» Problem: Determine how many lines in the listing contain the string "index". Only that number goes in the answer.

== The records

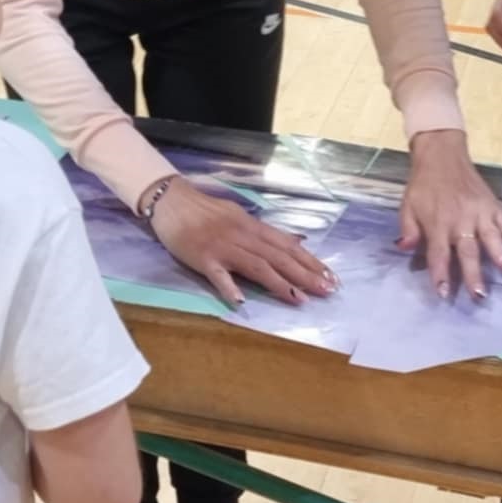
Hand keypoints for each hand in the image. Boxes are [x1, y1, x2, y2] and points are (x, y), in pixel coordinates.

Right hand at [150, 177, 336, 307]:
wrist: (171, 201)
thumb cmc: (205, 210)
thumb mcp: (239, 216)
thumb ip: (263, 232)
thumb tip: (293, 240)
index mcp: (252, 227)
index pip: (287, 246)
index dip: (310, 261)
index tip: (330, 276)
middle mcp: (243, 236)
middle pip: (278, 257)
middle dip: (305, 275)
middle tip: (327, 291)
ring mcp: (224, 248)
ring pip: (257, 266)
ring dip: (280, 284)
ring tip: (300, 300)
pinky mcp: (203, 258)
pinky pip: (218, 275)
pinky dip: (230, 287)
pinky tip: (242, 302)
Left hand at [399, 130, 501, 299]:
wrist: (442, 156)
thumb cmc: (423, 186)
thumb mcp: (407, 206)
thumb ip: (407, 229)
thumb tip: (404, 249)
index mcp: (437, 224)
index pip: (438, 253)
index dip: (440, 274)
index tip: (444, 293)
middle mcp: (460, 221)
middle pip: (467, 251)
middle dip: (473, 273)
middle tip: (479, 294)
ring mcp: (479, 213)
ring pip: (490, 237)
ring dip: (498, 253)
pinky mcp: (492, 205)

====

» Written response: 8